BRUXELLES, correspondant - Le Néerlandais Frits Bolkestein est au cœur d'une vive polémique dans son pays pour avoir incité les "juifs conscients" à quitter les Pays-Bas où, selon lui, ils risquent d'être victimes d'un antisémitisme qui serait en expansion parmi les jeunes d'origine marocaine. "Les juifs conscients doivent réaliser qu'il n'y a plus d'avenir aux Pays-Bas", a affirmé l'ex-commissaire européen. M. Bolkestein leur conseille dès lors d'inciter leurs enfants à émigrer vers les Etats-Unis ou Israël.
Ancien dirigeant du parti libéral – actuellement au pouvoir – M. Bolkestein a tenu ces propos dans un livre consacré au judaïsme aux Pays-Bas. Il s'y dit "pessimiste" et convaincu que la persistance du conflit israélo-palestinien va continuer d'alimenter l'antisémitisme. Dans une interview parue lundi 6 décembre dans le journal De Pers, il a expliqué que par "juifs conscients", il visait les juifs "reconnaissables", à savoir notamment les orthodoxes. M. Bolkestein a ensuite affirmé que le quotidien avait tronqué ses propos, ce que De Pers conteste.

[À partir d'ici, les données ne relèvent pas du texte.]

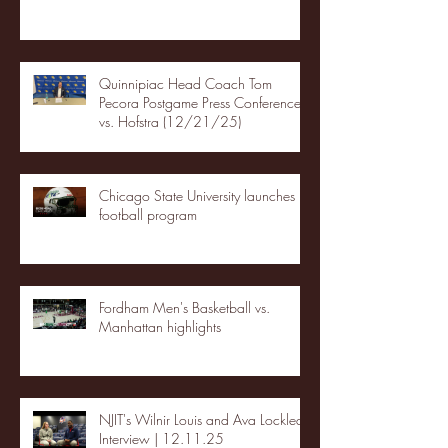
Quinnipiac Head Coach Tom
Pecora Postgame Press Conference
vs. Hofstra (12/21/25)
Chicago State University launches
football program
Fordham Men's Basketball vs.
Manhattan highlights
NJIT's Wilnir Louis and Ava Locklear
Interview | 12.11.25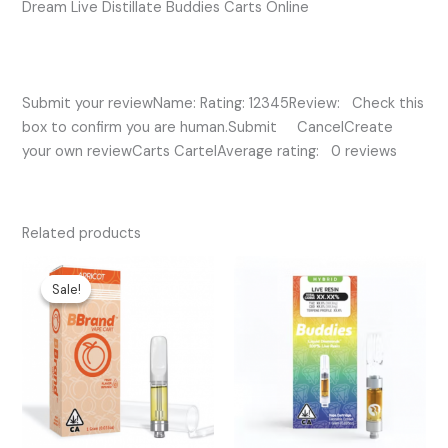
Dream Live Distillate Buddies Carts Online
Submit your reviewName: Rating: 12345Review: Check this
box to confirm you are human.Submit CancelCreate
your own reviewCarts CartelAverage rating: 0 reviews
Related products
Original
Current
price
price
Sale!
Sale!
was:
is:
$25.00.
$20.00.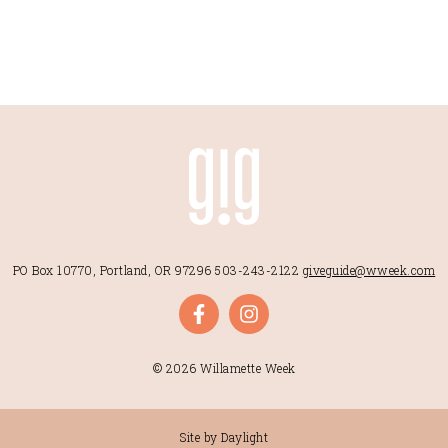
PO Box 10770, Portland, OR 97296
503-243-2122
giveguide@wweek.com
© 2026 Willamette Week
Site by Daylight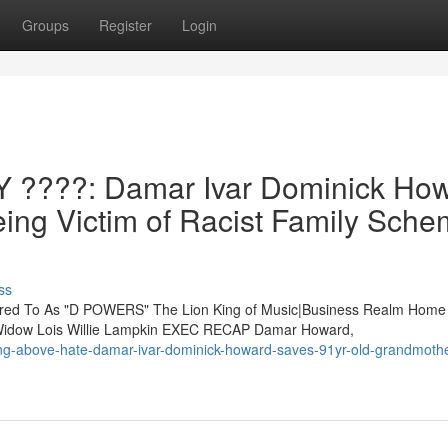
Groups
Register
Login
????: Damar Ivar Dominick Ho
ing Victim of Racist Family Sch
ss
d To As "D POWERS" The Lion King of Music|Business Realm Home
y Widow Lois Willie Lampkin EXEC RECAP Damar Howard,
ing-above-hate-damar-ivar-dominick-howard-saves-91yr-old-grandmothe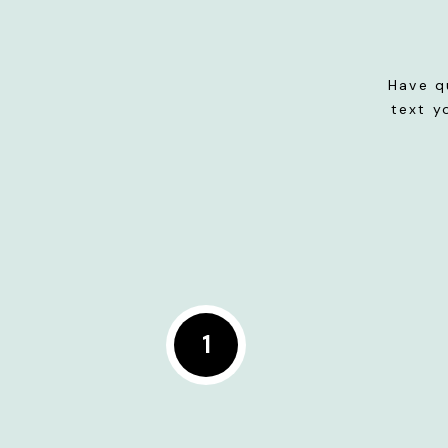
Have q
text y
1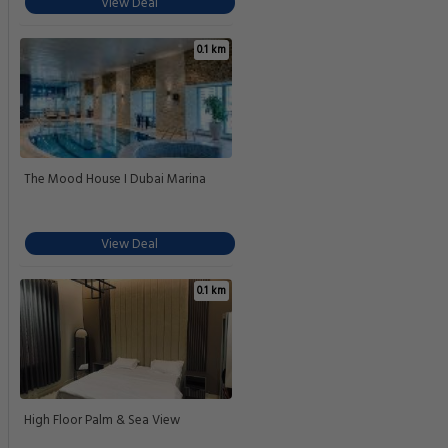
View Deal
0.1 km
The Mood House I Dubai Marina
View Deal
0.1 km
High Floor Palm & Sea View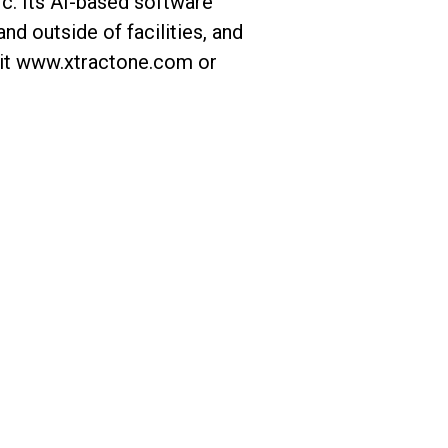
ic. Its AI-based software
nd outside of facilities, and
isit www.xtractone.com or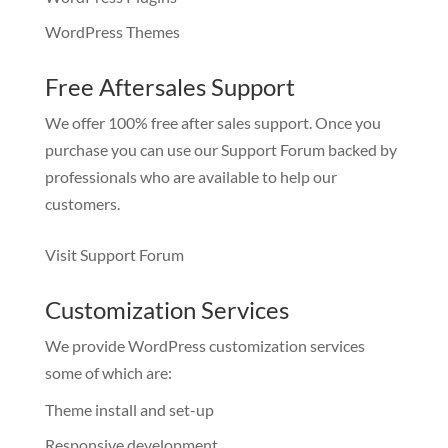
WordPress Themes
Free Aftersales Support
We offer 100% free after sales support. Once you
purchase you can use our
Support Forum
backed by
professionals who are available to help our
customers.
Visit Support Forum
Customization Services
We provide WordPress customization services
some of which are:
Theme install and set-up
Responsive development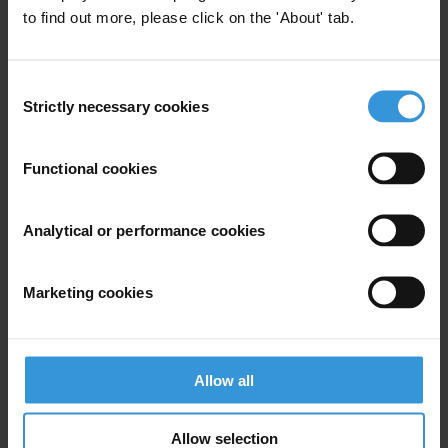
to find out more, please click on the 'About' tab.
For any press enquiries please contact
Jesse Garcia
Consent
T: +49 30 34 3820667
Strictly necessary cookies
Selection
E:
jgarcia@transparency.org
Functional cookies
Analytical or performance cookies
Subscribe to our weekly newsletter
First name
*
Marketing cookies
Last name
*
Email address
*
Allow all
Allow selection
View our
Privacy Policy
.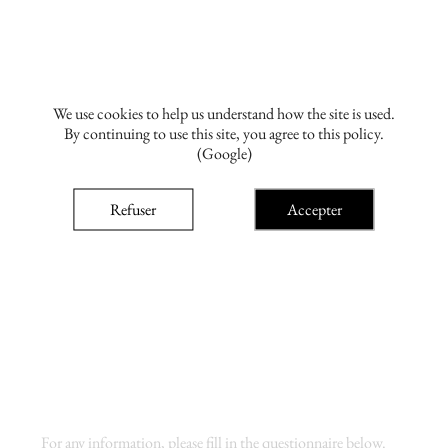
We use cookies to help us understand how the site is used.
By continuing to use this site, you agree to this policy.
(Google)
Refuser
Accepter
For any information, please fill in the questionnaire below.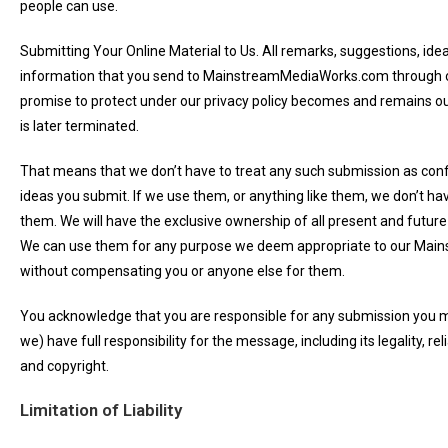
people can use.
Submitting Your Online Material to Us. All remarks, suggestions, ide
information that you send to MainstreamMediaWorks.com through ou
promise to protect under our privacy policy becomes and remains ou
is later terminated.
That means that we don’t have to treat any such submission as confid
ideas you submit. If we use them, or anything like them, we don’t ha
them. We will have the exclusive ownership of all present and future
We can use them for any purpose we deem appropriate to our Mai
without compensating you or anyone else for them.
You acknowledge that you are responsible for any submission you 
we) have full responsibility for the message, including its legality, reli
and copyright.
Limitation of Liability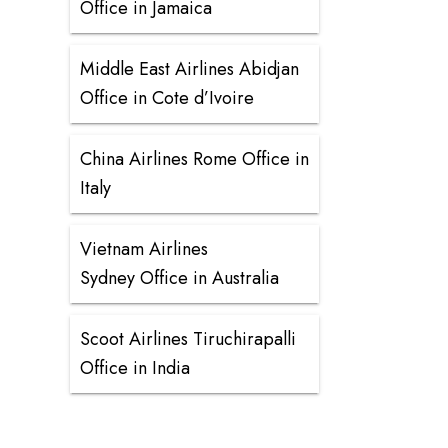
Office in Jamaica
Middle East Airlines Abidjan
Office in Cote d’Ivoire
China Airlines Rome Office in
Italy
Vietnam Airlines
Sydney Office in Australia
Scoot Airlines Tiruchirapalli
Office in India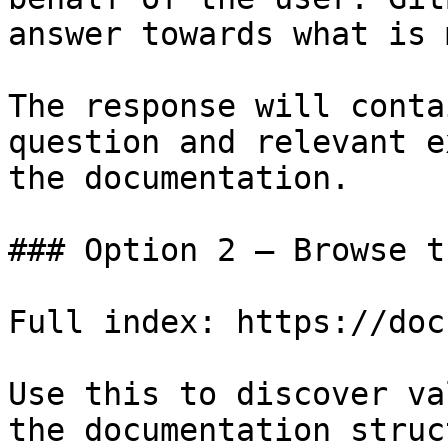
answer towards what is 
The response will conta
question and relevant e
the documentation.

### Option 2 — Browse t
Full index: https://doc
Use this to discover va
the documentation struc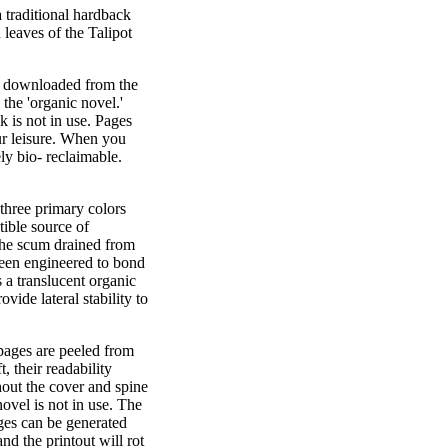
traditional hardback
 leaves of the Talipot
 is downloaded from the
 the 'organic novel.'
 is not in use. Pages
our leisure. When you
y bio- reclaimable.
three primary colors
tible source of
f the scum drained from
 been engineered to bond
s a translucent organic
ovide lateral stability to
pages are peeled from
, their readability
hout the cover and spine
ovel is not in use. The
ages can be generated
nd the printout will rot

Les propos de cet homme qui reste écouté dans son pays ont suscité une polémique telle qu'ils seront évoqués, mardi, au Parlement de La Haye. Tous les partis ont contesté l'analyse de M. Bolkestein. La plupart ont appelé à la "fermeté" face à la montée de l'antisémitisme dans leur pays. "Bolkestein se trompe complètement : ce ne sont pas les juifs mais les Marocains coupables d'antisémitisme qui doivent quitter le pays", a affirmé Geert Wilders, leader de l'extrême droite populiste, qui fut proche de M. Bolkestein au sein du parti libéral.
Le dirigeant du Centre d'information et de documentation sur Israël, Ronny Naftaniel, a estimé qu'il est "trop facile" de critiquer M. Bolkestein et que la société néerlandaise doit prendre plus clairement position "contre l'antisémitisme et d'autres formes d'intolérance".
M. Bolkestein a lancé dans son pays, au début des années 1990, le débat sur l'intégration et le multiculturalisme, dont il a souligné l'échec. Il est connu en France pour avoir été le promoteur, en 2005, de la directive européenne sur la libéralisation de services, qui fit craindre à certains l'arrivée massive de nombreux travailleurs issus des pays de l'est européen. Un thème qui a probablement influencé le référendum sur le projet de Constitution européenne, rejeté tant en France qu'aux Pays-Bas à l'époque.